Materials and methods
The study was an open-label, two-arm, randomized controlled trial conducted in the Department of Pediatrics and Microbiology at Pandit Bhagwat Dayal Institute of Medical Sciences, Rohtak, Haryana, a tertiary care referral center in India. The study extended from April 2020 to March 2021. The study was reported in accordance with CONSORT guidelines. Children aged one to 14 years with suspected AES were enrolled in the study. AES was considered in the acute onset of fever with change in the mental status like confusion, disorientation, or coma, and/or new onset of seizure (excluding simple febrile seizure). Recruitment of patients commenced after obtaining ethical approval from the Biomedical Research Ethics Committee (IEC/Th/19/Ped04 dated 30th December 2019). Informed written consent was obtained from the parents of all enrolled subjects, and a patient information sheet was provided to them before enrollment in the study. The study was registered with CTRI (CTRI/2020/05/025270) before the enrollment of the first patient.
All eligible participants were admitted to the pediatric intensive care unit.

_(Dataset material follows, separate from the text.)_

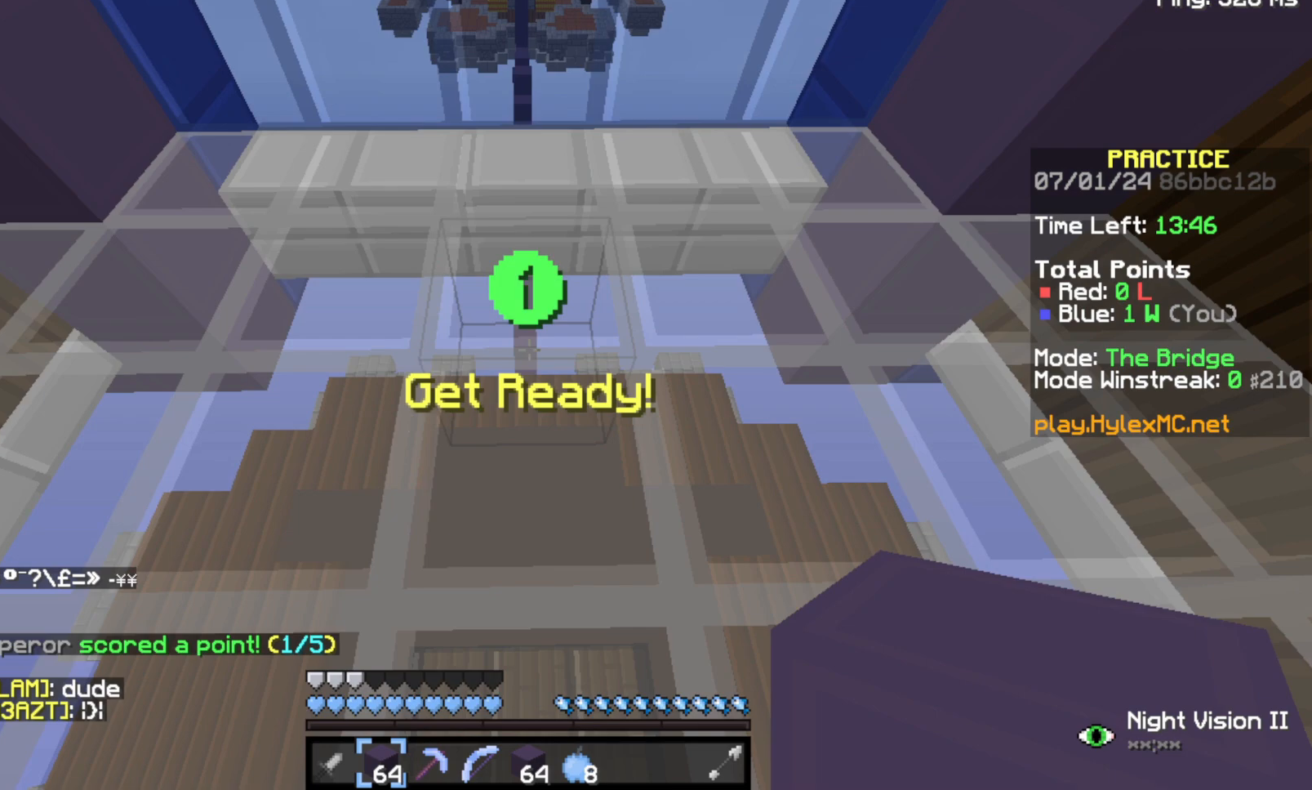
{"keys": ["w"], "events": [[500, "w", "down"]]}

A detailed clinical history and physical examination were performed in each child. All children were enrolled sequentially and allotted a study number. They were randomized by block randomization using variable block sizes of two, four, and six, generated by computer using random number tables, into two groups: an interventional group (azithromycin (intravenous 10 mg/kg for five days) plus conventional treatment) and a control group (conventional treatment). Azithromycin (500 mg/vial) was used and prepared by diluting 4.8 mL sterile water in a vial to generate a concentration of 100 mg/mL. A sealed opaque envelope containing group codes was prepared. Envelops were sequentially numbered and kept in order according to their serial numbers. The envelope was opened at the time of randomization, and the patient was allocated to their respective group.

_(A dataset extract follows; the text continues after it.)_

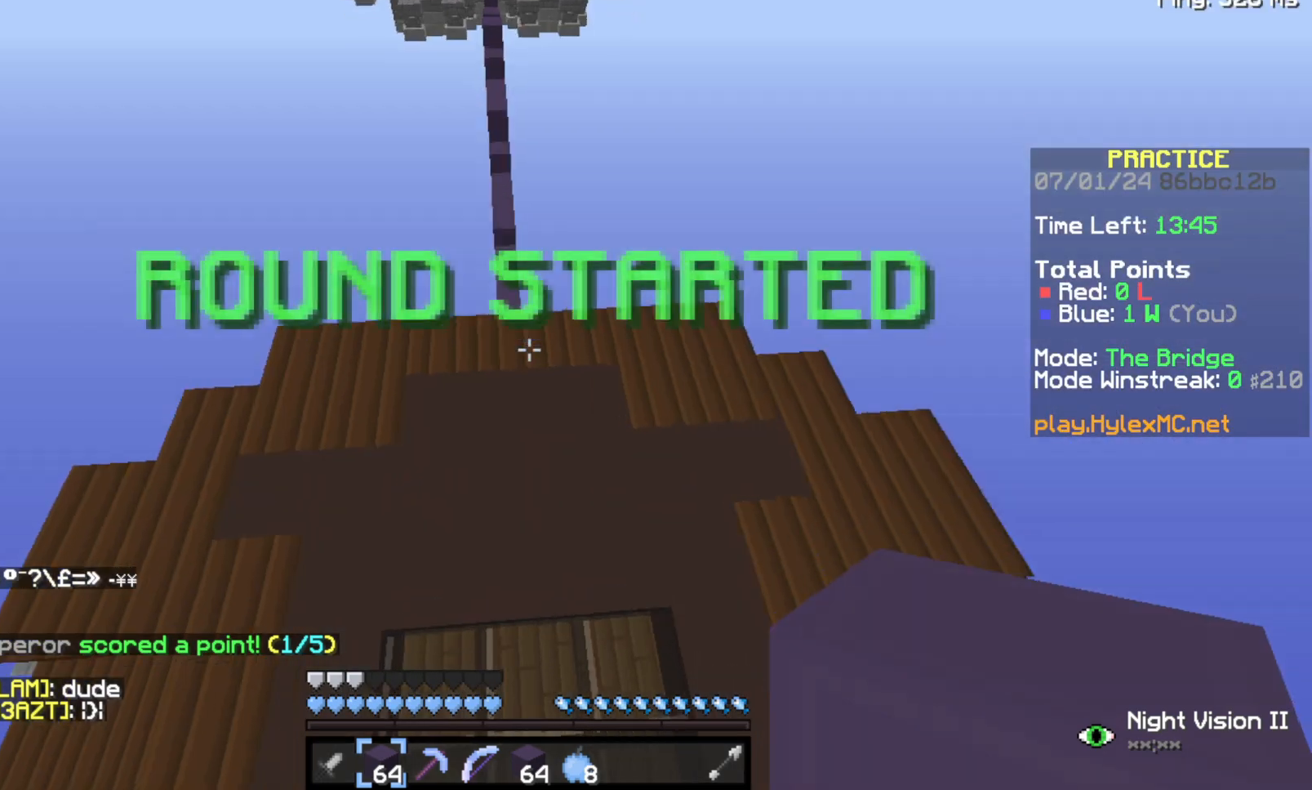
{"keys": ["w"], "events": [[133, "space", "down"], [500, "space", "up"]]}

Patients were closely monitored for the need for mechanical ventilation, inotropic support, and signs of multi-organ dysfunction. Five milliliters of blood were collected for ELISA testing for scrub typhus, HIV serology, and thick and thin peripheral smears for malaria parasites. Patients were investigated and managed as per the standard treatment protocol. Any adverse event following drug administration was recorded. The primary outcome measure was all-cause mortality. The secondary outcomes include the total duration of hospital stay and the Liverpool outcome score (LOS). The LOS (open access) was performed at the time of discharge, and the mean score was computed to assess the degree of disability [5].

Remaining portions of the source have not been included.